1. ## Algorithm help

I am terrible with algorithms but here goes

Suppose one wants to find, for a given list of distinct numbers, the sum of the products of every pair of different numbers in the list. For example, if the list consists of 4, 10, 20, 100 then we would compute 4*10 + 4*20 + 4*100 + 10*100 + 20*100 = 3720

The task is to write out an algorithm for the above calculation for an arbitrary list of n distinct numbers.

I am lost and don't know where to begin

2. Originally Posted by minkyboodle
I am terrible with algorithms but here goes

Suppose one wants to find, for a given list of distinct numbers, the sum of the products of every pair of different numbers in the list. For example, if the list consists of 4, 10, 20, 100 then we would compute 4*10 + 4*20 + 4*100 + 10*100 + 20*100 = 3720

The task is to write out an algorithm for the above calculation for an arbitrary list of n distinct numbers.

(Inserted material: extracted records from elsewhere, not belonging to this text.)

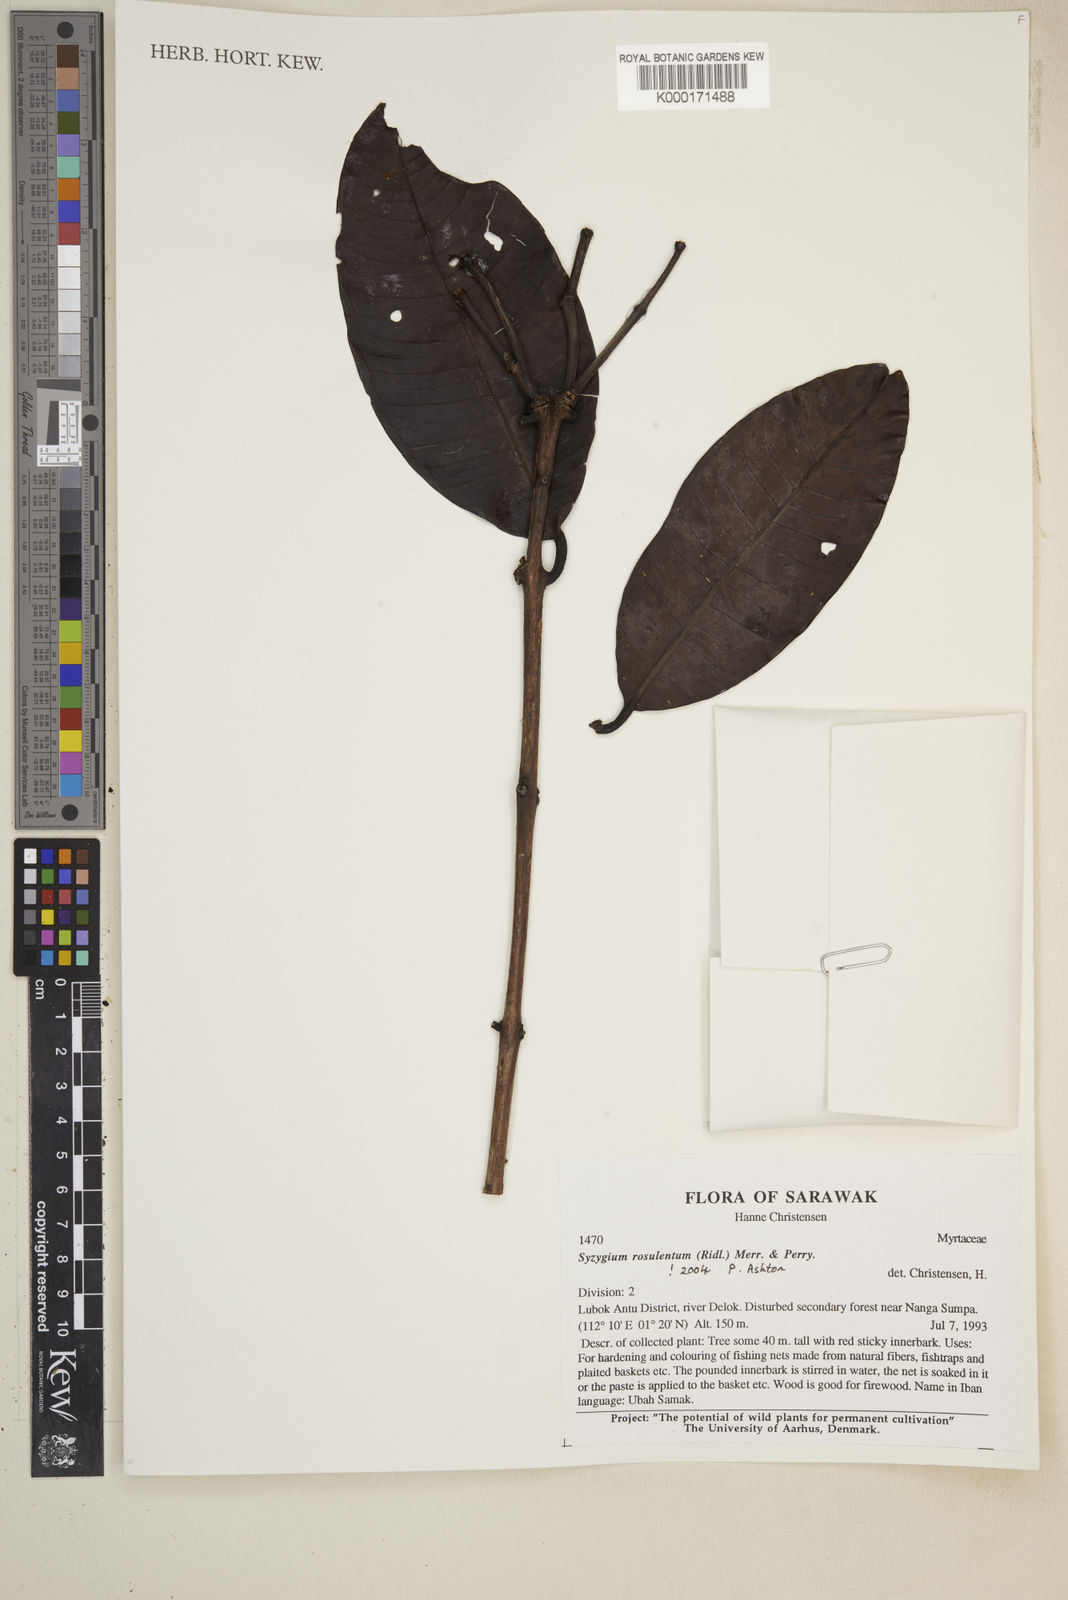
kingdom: Plantae
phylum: Tracheophyta
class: Magnoliopsida
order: Myrtales
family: Myrtaceae
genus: Syzygium
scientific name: Syzygium rosulentum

I am lost and don't know where to begin
Why didn't you have 10*20?

3. because I missed it

4. Originally Posted by minkyboodle
because I missed it
Algo Hint

For i = 1 to n-1
For j = (i+1) to n
sum = sum + a_i*a_j

Can you complete?

5. Suppose there were n numbers in the list. Then if you simply multiply all the pairs together, which seems to be what aman_cc is suggesting you have to do n*(n-1)/2 multiplications. So for 10 numbers that would be 45 multiplications. But you can do it with only 11 multiplications and one division like this:
Add all the numbers together, and square the result
Add the squares of all the numbers together.
Subtract the second number from the first and divide by 2.

6. Originally Posted by alunw
Suppose there were n numbers in the list. Then if you simply multiply all the pairs together, which seems to be what aman_cc is suggesting you have to do n*(n-1)/2 multiplications. So for 10 numbers that would be 45 multiplications. But you can do it with only 11 multiplications and one division like this:
Add all the numbers together, and square the result
Add the squares of all the numbers together.
Subtract the second number from the first and divide by 2.

so to write that it would be?

I get what you are saying but I can't figure out how to put it into math writing

7. I think you should try to do a little more work yourself now. In any case I don't know what system you are supposed to be using for writing down your algorithm. I've used a form of the binomial theorem here, or whatever its equivalent for more than two terms is called.
Why not try to use the same kind of language aman_cc used, but to describe my algorithm instead.